Lampert is chairman of both Sears and ESL and for over a decade has been the central figure at Sears, which filed for Chapter 11 protection on Oct. 15. Following the filing, Sears formed a subcommittee of the board’s restructuring committee to evaluate prepetition transactions and possible legal actions against both ESL and Lampert. The motion filed in the bankruptcy case stated that lawyers for the unsecured creditors committee have already reached out to attorneys representing the Sears subcommittee and the lawyers representing ESL to coordinate the discovery process.
The discover process can include requests for documents and the depositions of individuals.
The motion said the unsecured creditors committee is convinced there are potential claims arising from the attempts to finance the company’s operations, often involving related-party transactions with controlling shareholders ESL and Lampert. The motion also said the transactions they are reviewing also involved Fairholme Capital Management, another investor that had a significant stake in Sears, and other third parties.
Court documents said the circumstances surrounding the transactions raise the possibility that ESL and other insiders “may have exercised undue influence to siphon value away from the company on favorable terms.” The unsecured creditors committee alleged the parties might have used their inside status to obtain senior debt that positions them to be able to exert “undue influence” over the trajectory of the Chapter 11 cases. It said that ESL has managed to obtain $2.6 billion, or 46 percent of Sears’ funded pre-petition debt, including 73 percent of the second lien debt.
A major concern is the July 2015 rights offering and sale-leaseback transactions that led to the creation of Seritage Growth Properties, a real estate investment trust controlled by ESL. Another possible problematic transaction is the April 2014 spin-off of Lands’ End.

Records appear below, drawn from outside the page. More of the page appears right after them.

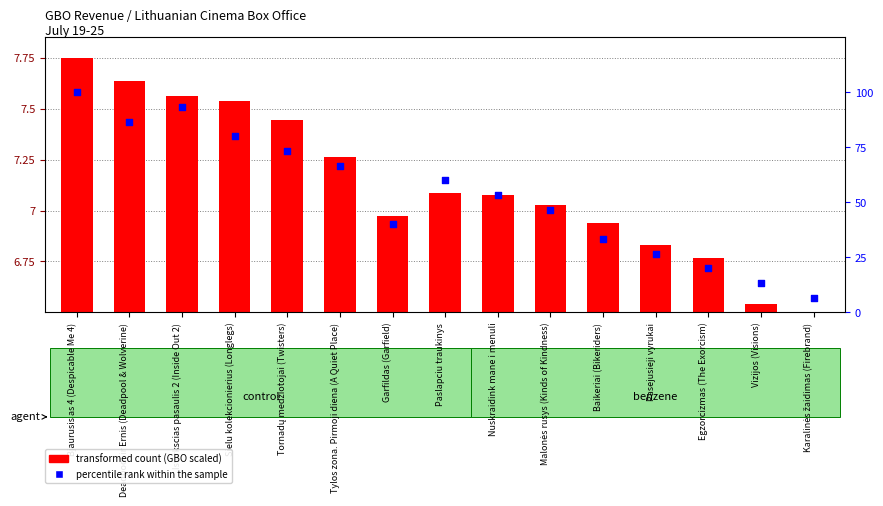

Between Malonės rusys (Kinds of Kindness) and Isvirkscias pasaulis 2 (Inside Out 2), which is larger?

Isvirkscias pasaulis 2 (Inside Out 2)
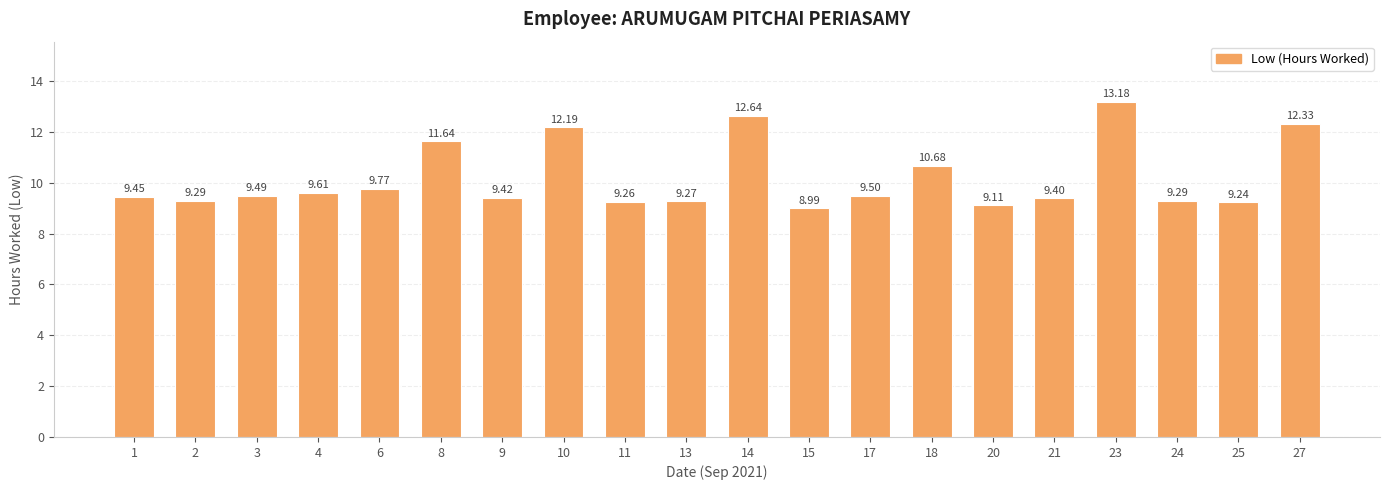

The chart shows a value of 4.3 at 24. True or false?

False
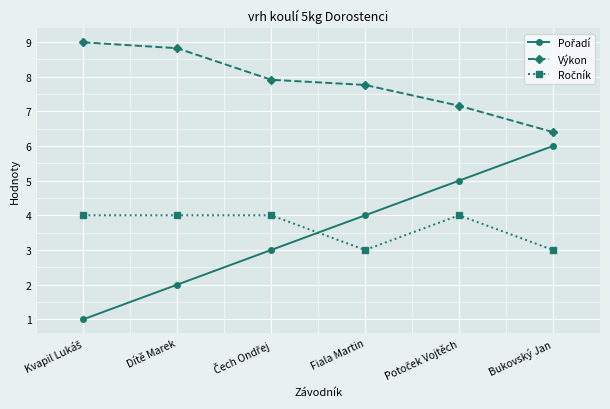

What is the label of the 3rd point from the right?

Fiala Martin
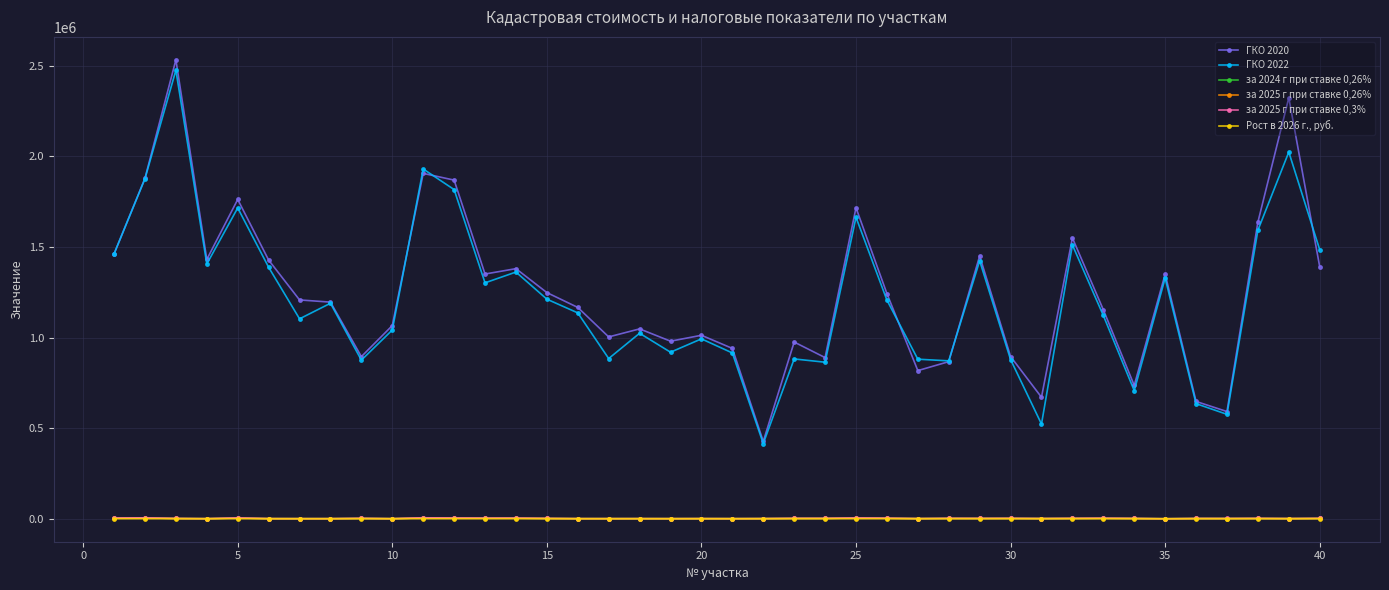

Which series has the largest range (max minus min)?

ГКО 2020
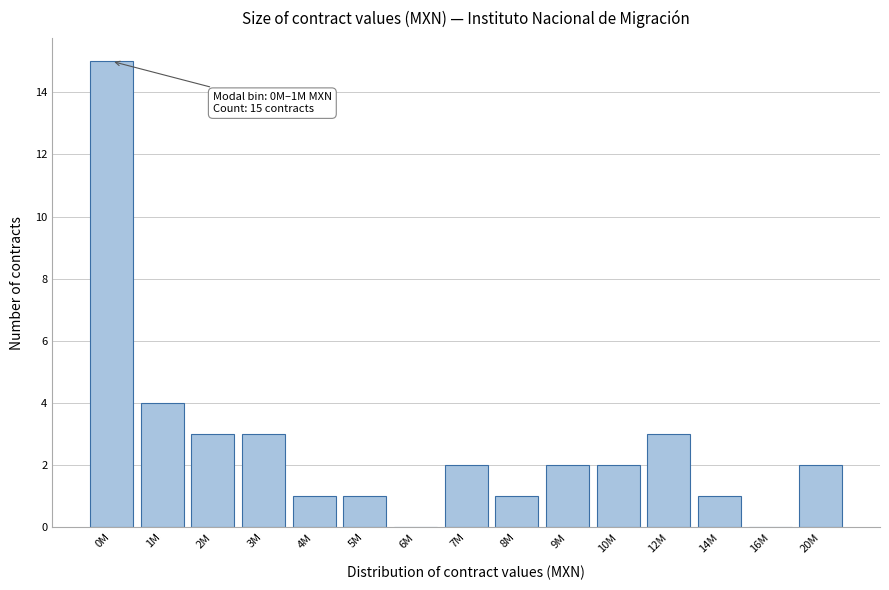

Reading left to right, what are all the values shown in this chart?

0M=15	1M=4	2M=3	3M=3	4M=1	5M=1	6M=0	7M=2	8M=1	9M=2	10M=2	12M=3	14M=1	16M=0	20M=2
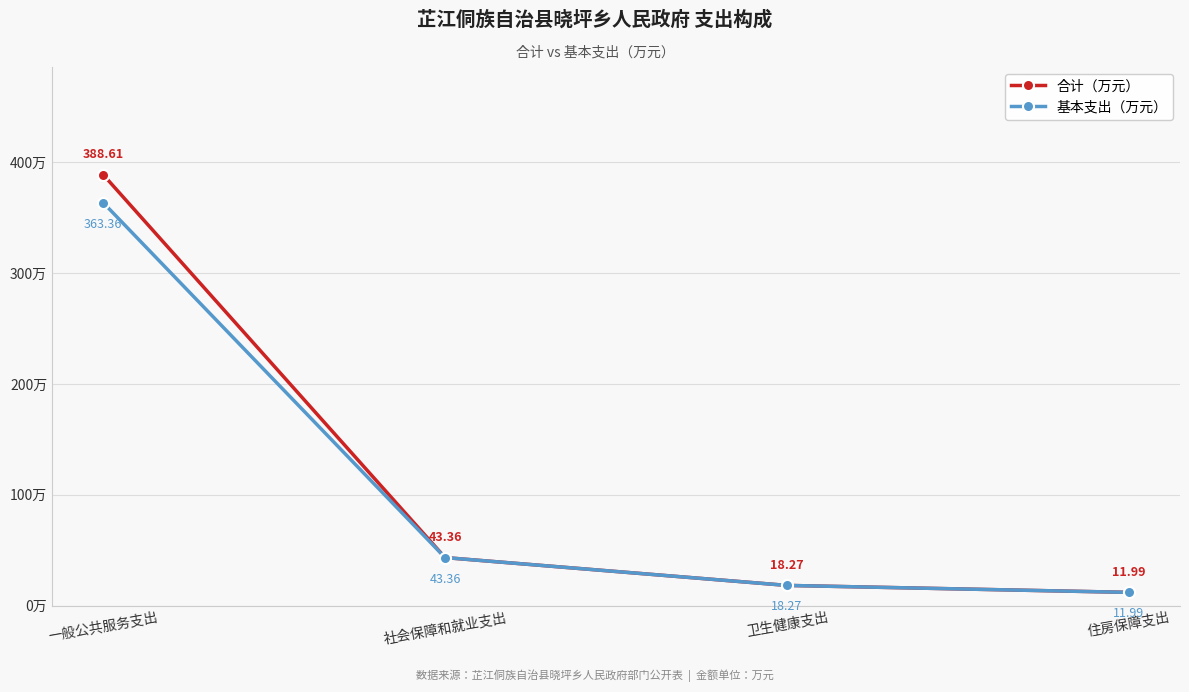

Reading left to right, what are all the values shown in this chart?

合计（万元）: 388.6	43.4	18.3	12.0
基本支出（万元）: 363.4	43.4	18.3	12.0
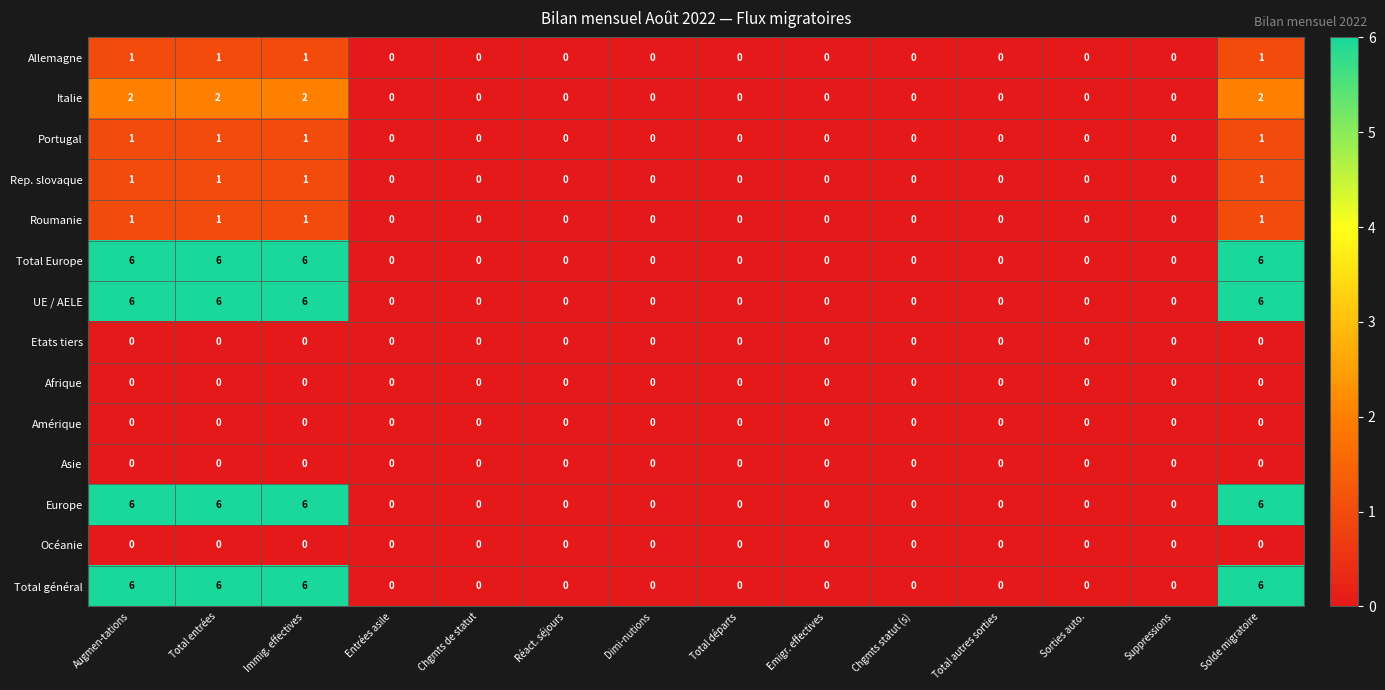

What is the difference between the maximum and minimum values in the Total général series?

6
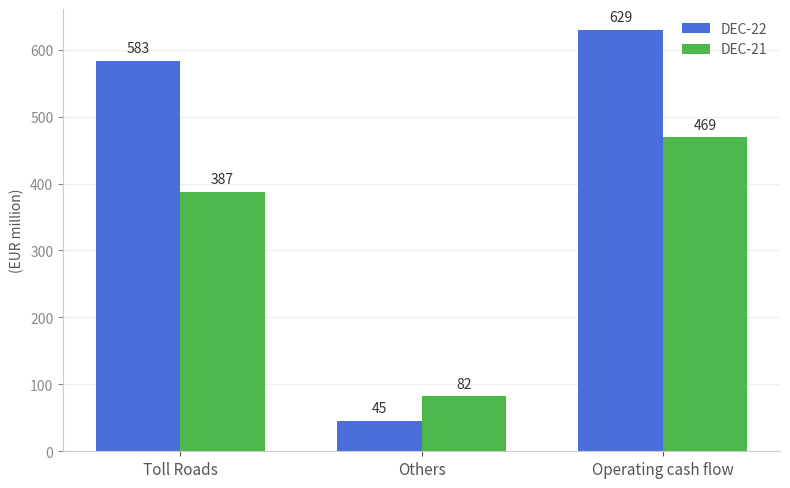

Reading right to left, extract all data points from this chart.

DEC-22: Operating cash flow=629	Others=45	Toll Roads=583
DEC-21: Operating cash flow=469	Others=82	Toll Roads=387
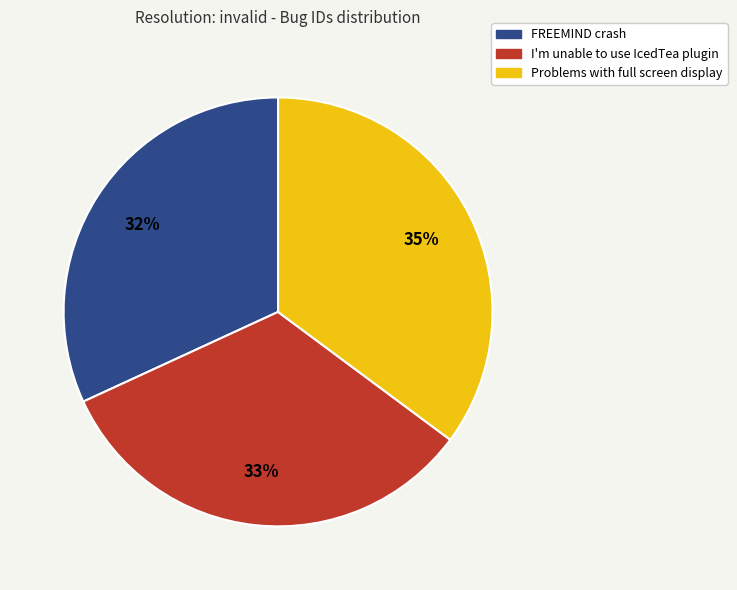

Do Problems with full screen display and I'm unable to use IcedTea plugin together represent more than half of the pie?

Yes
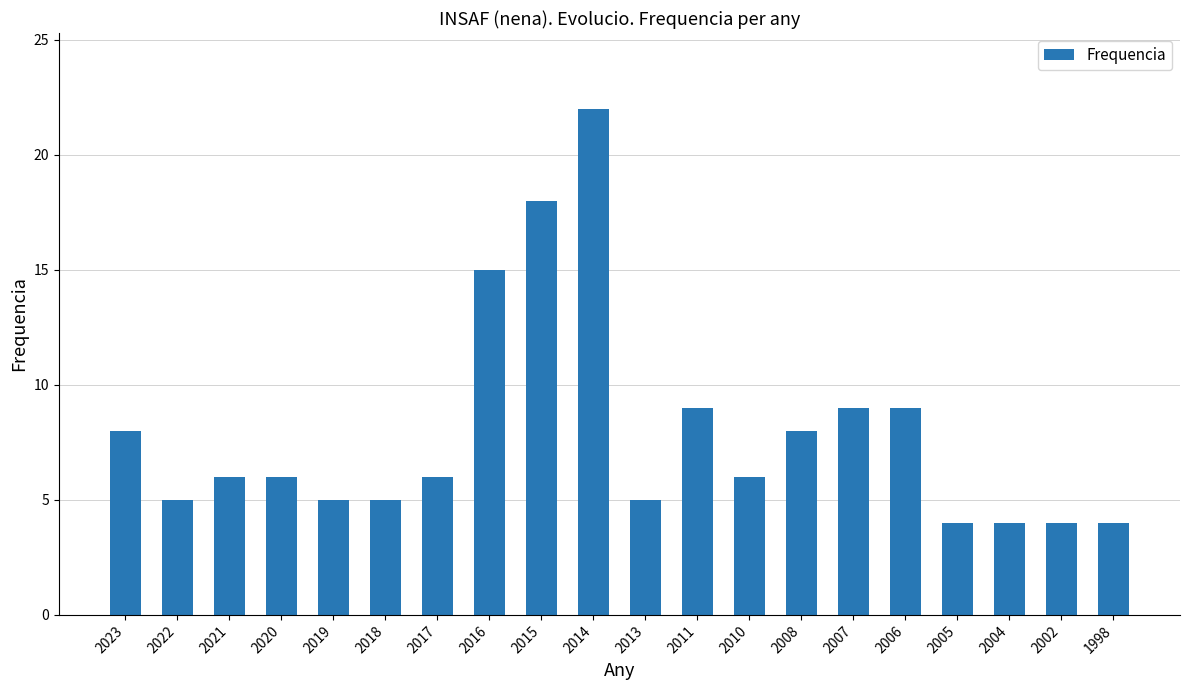

Reading left to right, extract all data points from this chart.

2023=8	2022=5	2021=6	2020=6	2019=5	2018=5	2017=6	2016=15	2015=18	2014=22	2013=5	2011=9	2010=6	2008=8	2007=9	2006=9	2005=4	2004=4	2002=4	1998=4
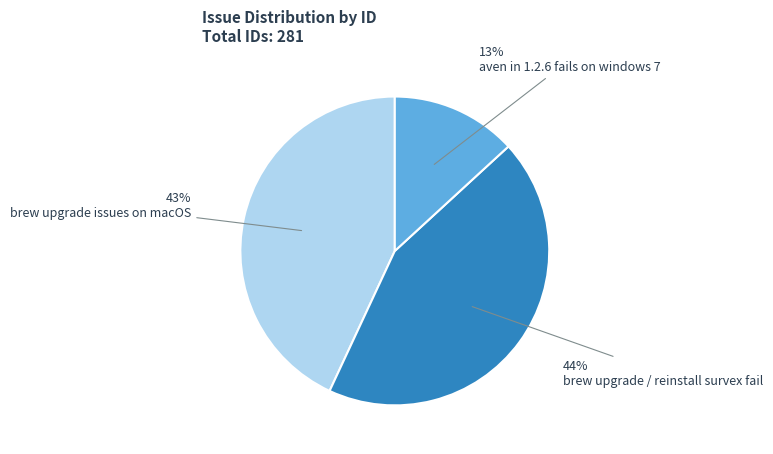

True or false: aven in 1.2.6 fails on windows 7 accounts for 13% of the total.

True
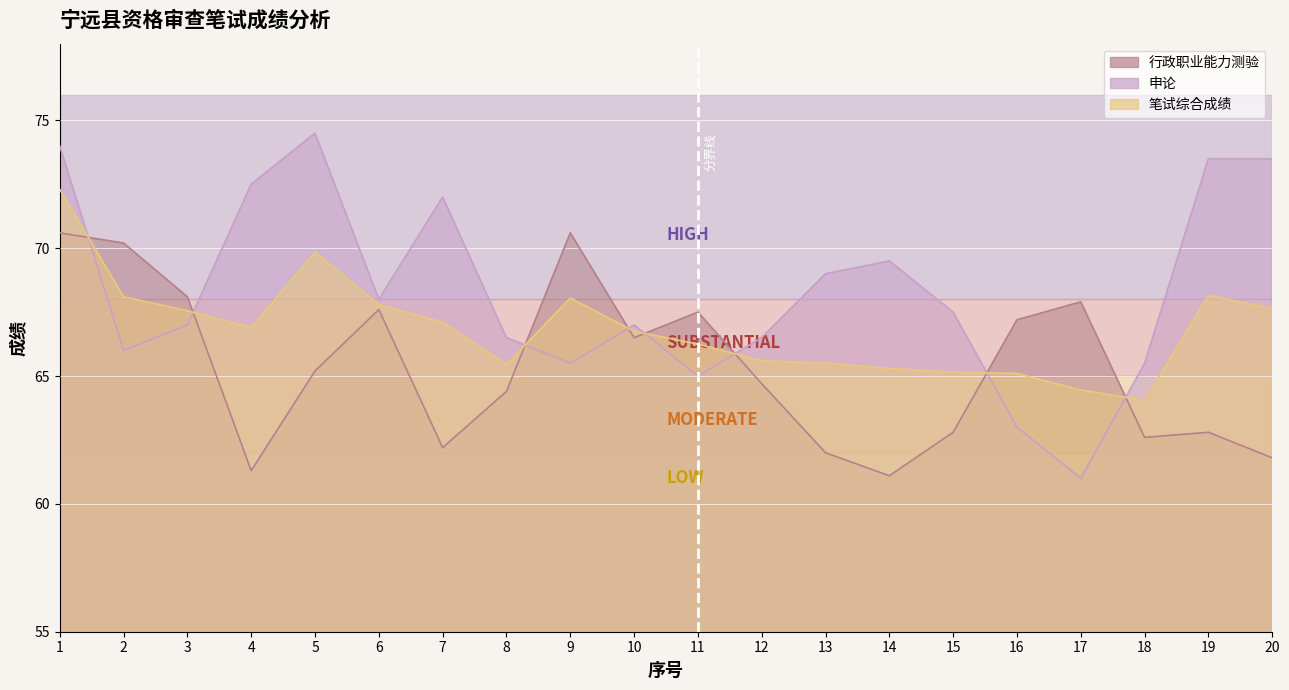

Rank the categories by 行政职业能力测验 value from highest to lowest.

1, 9, 2, 3, 17, 6, 11, 16, 10, 5, 12, 8, 15, 19, 18, 7, 13, 20, 4, 14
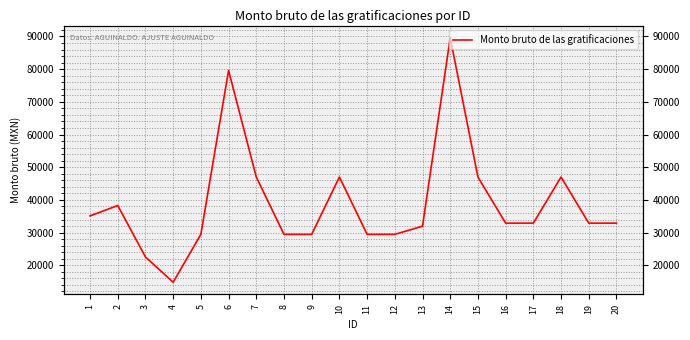

List the labels in order of value, largest first.

14, 6, 7, 10, 15, 18, 2, 1, 16, 17, 19, 20, 13, 5, 8, 9, 11, 12, 3, 4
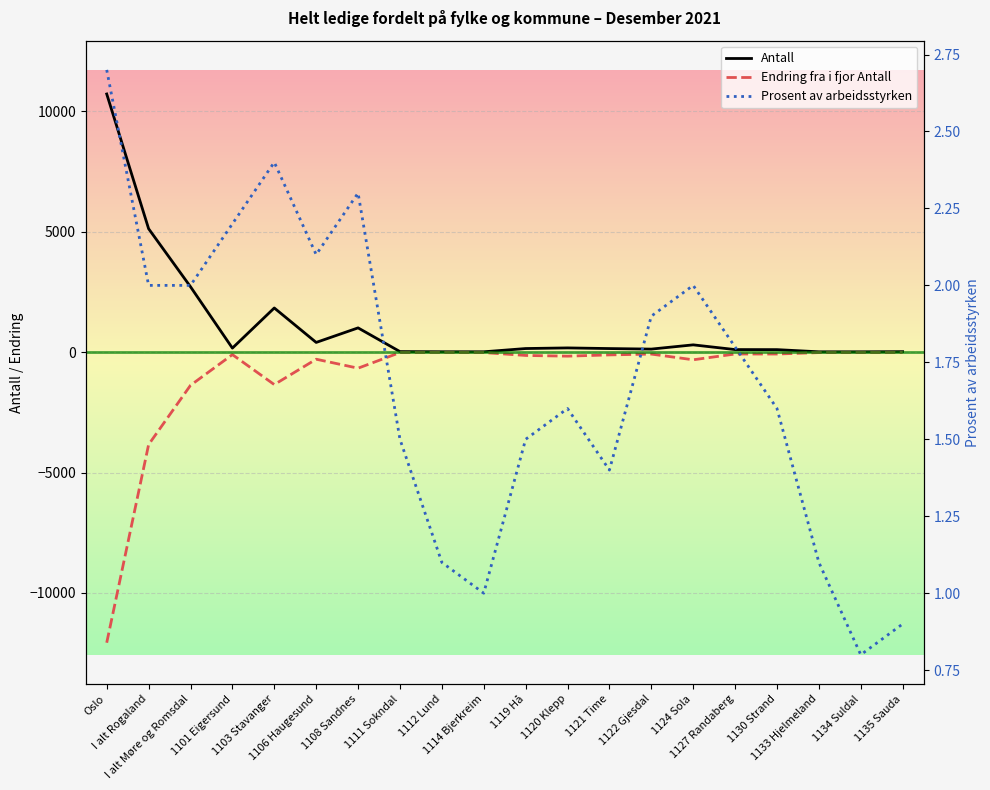

Which series has the largest total across all categories?

Antall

A spokesman for ESL said, “ESL Investments has consistently supported Sears Holdings in its efforts to transform and return to profitability during a period of rapid change and disruption in the retail industry. This support has consisted of a variety of transactions including rights offerings that provided all Sears shareholders the opportunity to invest in businesses separated from Sears Holdings, as well as loans to the company that often involved the participation of third parties.
“We have every confidence that all transactions involving ESL and Eddie Lampert are valid and enforceable, based on fair and reasonable terms, which were approved by independent directors who were advised by independent financial and legal advisors and featured other appropriate corporate governance procedures. Any legal claims that attempt to challenge these transactions will have no merit and we will defend ourselves vigorously against any asserted claims,” the ESL spokesman said.
A hearing on the request is scheduled for Nov. 15.